Love for the most part is not love but lust
Cardenio: Shakespeare's "Lost Play" Re-Imagined (Gregory Doran, Antonio Alamo)
The More Bard the Better
As part of our ongoing effort to bring you the most current reporting from the world of literature, Message in a Bottle shares with you today a story about the latest work from one of today's hottest writers. We're talking, of course, about that up-and-coming poet and playwright William Shakespeare. What's new about this very old author? A professor at the University of Texas is attesting that Shakespeare contributed a few hundred lines of verse to Thomas Kyd's The Spanish Tragedy. According to this researcher, awkward expressions in these lines are the result of typesetting errors, mistakes that perfectly match those that other compositors made from known samples of Shakespeare's handwriting.
Fairly abstruse stuff that might not stand up to scrutiny alone, but the study supports earlier claims. Those were based on language analysis of the kind that revealed the author of the anonymously published Primary Colors (and is also regularly used to detect student plagiarism). Together, it's enough evidence to convince the Royal Shakespeare Company. They've added The Spanish Tragedy to their forthcoming anthology Collaborative Plays, which contains what we might call the Outer Canon, those dramatic works that orbit around the core Shakespearean planets.
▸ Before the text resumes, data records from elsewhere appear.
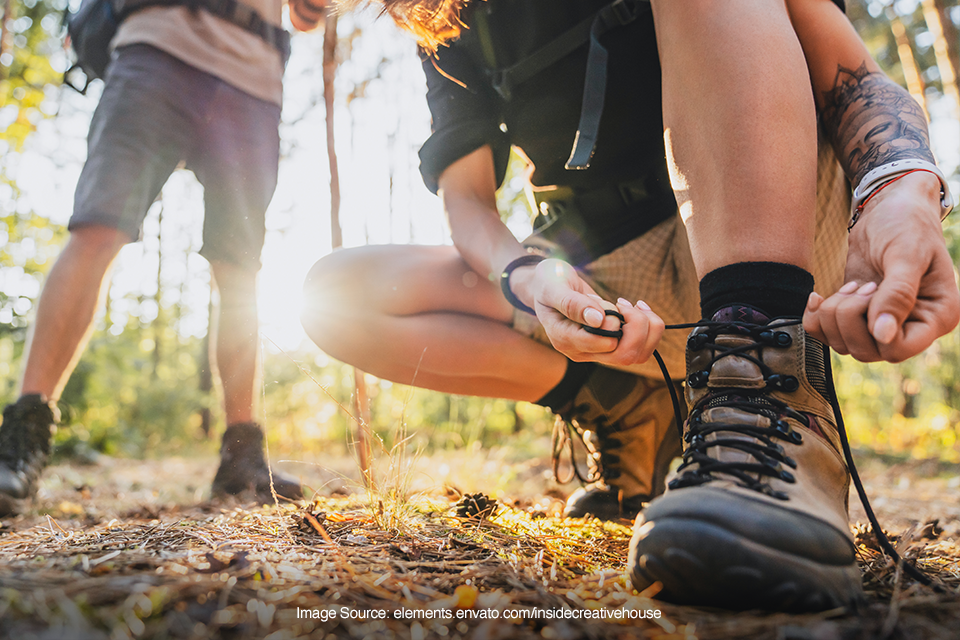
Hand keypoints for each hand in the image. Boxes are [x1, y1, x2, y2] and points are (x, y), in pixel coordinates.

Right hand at [519, 259, 664, 365]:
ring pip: (636, 355)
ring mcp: (596, 351)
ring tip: (635, 305)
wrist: (549, 286)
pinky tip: (638, 308)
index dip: (614, 322)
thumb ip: (572, 303)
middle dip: (636, 327)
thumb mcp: (554, 286)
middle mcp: (581, 351)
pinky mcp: (609, 345)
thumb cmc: (548, 283)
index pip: (603, 343)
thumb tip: (598, 320)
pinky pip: (640, 348)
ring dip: (646, 328)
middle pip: (624, 356)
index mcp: (565, 339)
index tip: (607, 302)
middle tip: (625, 304)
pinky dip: (649, 328)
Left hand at [803, 172, 958, 361]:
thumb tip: (883, 335)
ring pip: (843, 345)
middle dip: (849, 318)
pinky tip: (818, 296)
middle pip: (865, 351)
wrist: (889, 208)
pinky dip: (815, 317)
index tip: (872, 293)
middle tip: (861, 285)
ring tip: (852, 285)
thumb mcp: (906, 254)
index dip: (873, 330)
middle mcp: (911, 326)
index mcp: (936, 317)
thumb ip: (897, 294)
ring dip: (834, 314)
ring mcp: (881, 324)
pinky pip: (826, 334)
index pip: (898, 350)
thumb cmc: (908, 224)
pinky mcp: (856, 316)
If you're not the sort of person who wears a doublet on weekends or carries a souvenir bodkin, you might not know, but the list of dramas at least partially attributed to the man from Stratford has grown significantly in recent years. Aside from this most recent one, there are:
Double Falsehood, inspired by an episode from Don Quixote
Arden of Faversham, a tale of adulterous murder
Edward III, about the king who instigated the Hundred Years War
Sir Thomas More, the extant manuscript of which includes a scene allegedly inscribed by Shakespeare himself
There are several other plays with more doubtful, though still arguable, attributions. And the classic oeuvre isn't just being altered through addition, but also via subtraction. Scholars are carefully teasing the contributions of other authors out of plays such as Timon of Athens, Pericles, and Titus Andronicus, showing that Shakespeare wasn't as solitary a genius as previously thought. He wasn't averse to running around with thugs, in fact.
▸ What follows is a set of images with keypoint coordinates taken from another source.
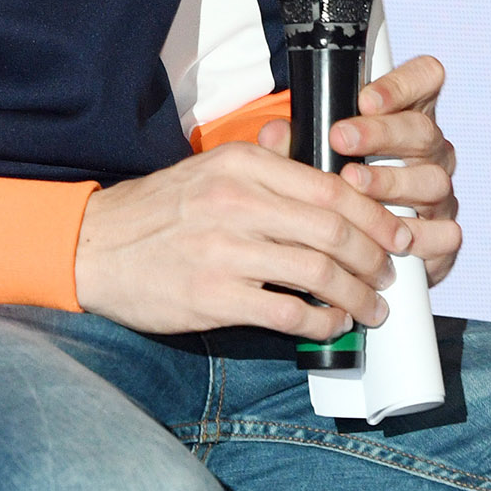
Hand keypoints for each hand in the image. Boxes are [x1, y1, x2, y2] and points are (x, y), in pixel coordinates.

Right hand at [73, 142, 414, 338]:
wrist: (94, 247)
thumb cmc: (159, 211)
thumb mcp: (211, 170)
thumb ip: (266, 165)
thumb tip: (321, 165)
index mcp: (241, 166)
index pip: (329, 187)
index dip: (374, 213)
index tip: (396, 232)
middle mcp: (236, 203)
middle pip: (332, 229)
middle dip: (373, 256)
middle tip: (389, 273)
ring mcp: (224, 251)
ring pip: (317, 272)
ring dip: (356, 294)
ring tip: (372, 307)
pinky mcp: (212, 296)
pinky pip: (286, 312)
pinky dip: (320, 322)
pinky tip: (331, 325)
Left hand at [257, 54, 462, 284]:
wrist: (350, 246)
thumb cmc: (333, 186)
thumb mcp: (311, 156)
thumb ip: (296, 143)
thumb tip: (273, 134)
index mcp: (404, 114)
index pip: (425, 79)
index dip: (401, 84)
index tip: (365, 98)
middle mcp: (429, 149)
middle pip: (423, 128)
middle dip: (381, 133)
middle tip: (340, 139)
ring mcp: (439, 189)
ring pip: (433, 178)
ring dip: (392, 181)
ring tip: (353, 186)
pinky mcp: (444, 231)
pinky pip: (447, 232)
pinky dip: (419, 235)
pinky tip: (388, 237)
              What I like about this line of study isn't the opportunity to nitpick the authorship of individual lines, but how it enriches our understanding of the Elizabethan-Jacobean theatrical milieu. That environment, equally devoted to commerce and art, was the perfect cradle for Shakespeare's talents. He stands out in a crowd of other brilliant writers, and he'd never have reached the heights he did without them. Stanley Wells paints their portraits in his Shakespeare & Co., mapping out the web of cooperation and competition that connected these creative characters.
Ben Jonson was the stepson of a bricklayer who killed a man in a duel, but rose to become the best-known author in the land and the official entertainer of the king. Shakespeare is known to have acted in his Every Man in His Humour. Christopher Marlowe introduced blank verse to the English stage, and was almost certainly a spy for Elizabeth I. Thomas Kyd was a one-time roommate of his and was tortured to reveal damning information about him. Marlowe was killed shortly afterward in mysterious circumstances. The era was full of personality and a hotbed of intrigue; the collective story of these entertainers' lives is at least as interesting as the plays they wrote.